[[ Text under study open ]]

With the help of a delightfully witty script, director Sharon Maguire does justice to the Bridget Jones franchise even leaving the possibility open for a fourth film since Jones’ other main suitor the devilishly handsome Daniel Cleaver who was played by Hugh Grant in the first two films is feared dead, but body yet to be recovered…
Whilst the first half of Bridget Jones’ Baby is fun and quirky, with lots of hilarious moments, the second half does drag a bit, which was done intentionally so that the audiences could appreciate the baby when he finally arrives. Essentially, Bridget Jones’ Baby is highly recommended viewing, and should be a hit with the gang of book club ladies both young and old who seemed to pack the cinemas, shifting the film to number one at the box office.
The Exotic and the Brave
The Legend of Tarzan
Director: David Yates
Cast: Alexander Skarsgard, Margot Robbie, Christoph Waltz, Samuel L. Jackson, Djimon Hounsou, Ben Chaplin, Jim Broadbent, Osy Ikhile, Antony Acheampong
British director David Yates who was responsible for Harry Potter and the Half Blood Prince and Harry Potter and the Deathly Hallows returns to the director’s chair headlining a re-imagining of the mythical Tarzan, in the new visually astounding film, The Legend of Tarzan, featuring Swedish hunk Alexander Skarsgard in the titular role.
Tarzan, also known as Lord Greystoke, John Clayton is accompanied by his beautiful and vivacious wife Jane, wonderfully played by Margot Robbie (The Wolf of Wall Street, Whiskey Tango Foxtrot) and an American emissary George Washington Williams played against type by Oscar nominee Samuel L. Jackson (Pulp Fiction, Kingsman: Secret Service). The villain in Legend of Tarzan is played by none other than Austrian Oscar winner Christoph Waltz (Spectre, Django Unchained) who portrays the evil and repugnant Leon Rom. The year is 1884 and the colonization of Africa by European powers is gaining rapid and unparalleled momentum.
Set in the beautiful and vast Belgian Congo, when King Leopold was rapaciously raping the Congo of its mineral wealth, particularly diamonds using slave labour and devious means including turning warring local tribes against each other. One such tribe headed by Chief Mbonga muscularly played by Djimon Hounsou (Blood Diamond) wants Tarzan’s head on a plate and makes an unlikely pact with the unscrupulous Rom, who will stop at nothing to complete his reigning monarch’s ambitious colonial plans.
John and Jane Clayton are persuaded to leave the comforts of late Victorian England behind and head for the exotic and wild plains of the Belgian Congo, where they soon confront the evil Leon Rom and his multitude of force publique officers who are out to enslave and enforce the will of the Belgian monarch upon the unsuspecting locals.
What really makes The Legend of Tarzan worth seeing is the brilliant incorporation of superb visual effects using performance capture technology for a vivid portrayal of the wildlife featured in the film, mainly the gorillas, lions and hordes of wildebeest. The brilliantly featured gorillas are a highlight. These creatures of the wild, raised baby Tarzan as one of their own, teaching him the laws of the jungle and how important it is to respect the hierarchy of the Animal Kingdom.

[[ Text under study closed ]]

● **Problems to work on**
a - Please say whether each statement agrees with the film reviews, answering yes or no and quoting the deciding words: (i) The Legend of Tarzan takes place in 1884. (ii) Samuel L. Jackson plays Chief Mbonga. (iii) The second half of Bridget Jones' Baby drags a bit.
b - Extend the film reviews beyond their final sentence, keeping the same reviewing voice.

[[ Study material open ]]

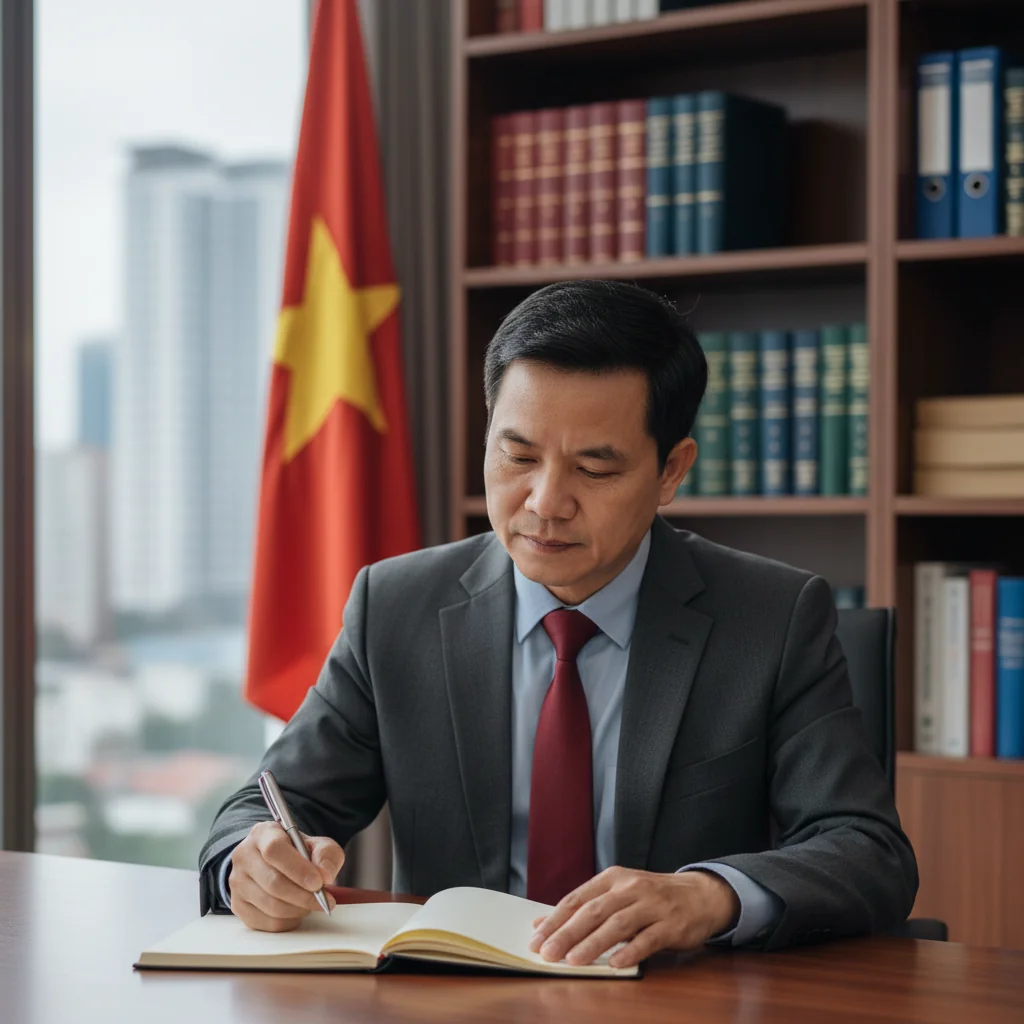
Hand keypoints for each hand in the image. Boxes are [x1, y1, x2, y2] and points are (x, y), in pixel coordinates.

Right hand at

[[ Study material closed ]]
[[ Study material open ]]

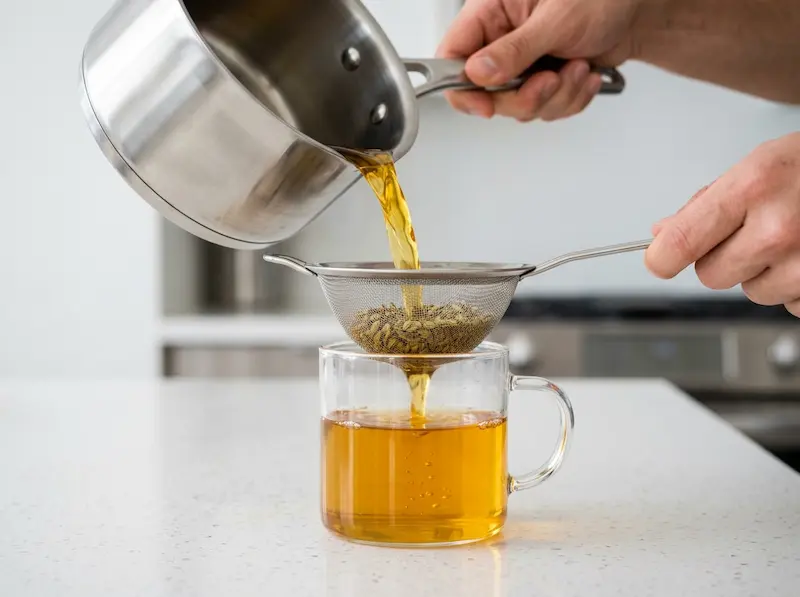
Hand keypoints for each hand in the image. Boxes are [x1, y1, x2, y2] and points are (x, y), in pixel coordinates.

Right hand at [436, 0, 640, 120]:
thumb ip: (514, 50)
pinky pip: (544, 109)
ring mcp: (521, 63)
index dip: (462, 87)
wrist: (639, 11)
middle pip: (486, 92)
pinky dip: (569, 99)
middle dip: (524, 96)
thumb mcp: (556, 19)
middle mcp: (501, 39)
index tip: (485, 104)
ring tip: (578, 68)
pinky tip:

[[ Study material closed ]]

● **Answers provided**
a -
(i) Yes: "The year is 1884"
(ii) No: "Chief Mbonga muscularly played by Djimon Hounsou (Blood Diamond)"
(iii) Yes: "the second half does drag a bit"

b -
Whilst Skarsgard’s performance of the iconic Tarzan is not perfect, he certainly has the muscular and gorgeous body to pull off this particularly physical role. After all the success of casting a male actor as Tarzan depends entirely on his physique. The well chiselled Skarsgard is naturally born for this role.
Margot Robbie breathes new life into Jane, as a feisty independent American woman who has attitude and her best scenes ironically shine through when played opposite the scheming villain Rom. In terms of dialogue, the best scene is between Robbie and Waltz as they dine precariously together on a steamer travelling down the Congo River, in a visual reference to The Heart of Darkness.
The Legend of Tarzan is better than anticipated, with magnificent visual effects elevating the film out of cinematic parody. It’s a well plotted, action filled and entertaining film, a worthwhile trip to the cinema where audiences can delve into a real adventure story which features the exotic and the brave.
In this version, the shirtless Tarzan swinging in the proverbial jungle should keep many swooning for years to come.
Dreams of an Olympian
Eddie the Eagle
Director: Dexter Fletcher
Cast: Taron Egerton, Hugh Jackman, Christopher Walken, Jim Broadbent, Jo Hartley, Keith Allen, Rune Temte, Edvin Endre
Taron Egerton has really grown onscreen after the success of director Matthew Vaughn’s Kingsman: The Secret Service in 2015.
Now the young British actor, who was also one of the nominees for the 2016 BAFTA rising star awards, has appeared opposite Tom Hardy in Legend and Oscar winner Alicia Vikander (The Danish Girl) in Testament of Youth.
Egerton holds his own as the titular hero in director Dexter Fletcher’s humourous sports comedy, Eddie the Eagle, where he plays the hopeful and slightly gawky Eddie Edwards.
Back in the Eighties, Eddie Edwards was a young British ski jumper, who against all odds and the advice of the British Olympic committee, went on to compete in the 1988 winter Olympics in Calgary and despite the setbacks managed to even garner some Olympic medals by following his constant dream of one day becoming an Olympian.
Actor and director Dexter Fletcher’s film, Eddie the Eagle is a cool, coming of age sports story about the underdog, who despite his parents protests, decides that he is going to Garmisch in Germany to compete in the European ski jumping circuit. Fletcher’s previous efforts as a director have included the heart warming Scottish film, Sunshine on Leith.
In Germany Eddie befriends the rambunctious ex ski-jumper, now snow plougher and heavy drinking Bronson Peary wonderfully played by Hugh Jackman (Les Miserables), who soon mentors Eddie into fulfilling his dream.
The majority of Eddie the Eagle is set in the Alpine slopes of Western Europe from Germany to Austria and Switzerland as Eddie and Bronson train to compete in the 1988 Winter Olympics.
However Eddie’s quirky character, which he displays after completing the 70m ski jump, soon catches the attention of the sports press and his antics during competing soon earn him the nickname, Eddie the Eagle, by a sports commentator played by Jim Broadbent.
The film belongs to Taron Egerton who superbly inhabits the role of Eddie and the rapport between Egerton and Jackman is delightful. Notable cameo’s include Oscar winner Christopher Walken as the omniscient Warren Sharp, Bronson‘s former coach who has written a bestseller about becoming a successful ski jumper and also Oscar winner Broadbent as the British Olympic sports announcer who spurs Eddie on despite the competition from within his own team.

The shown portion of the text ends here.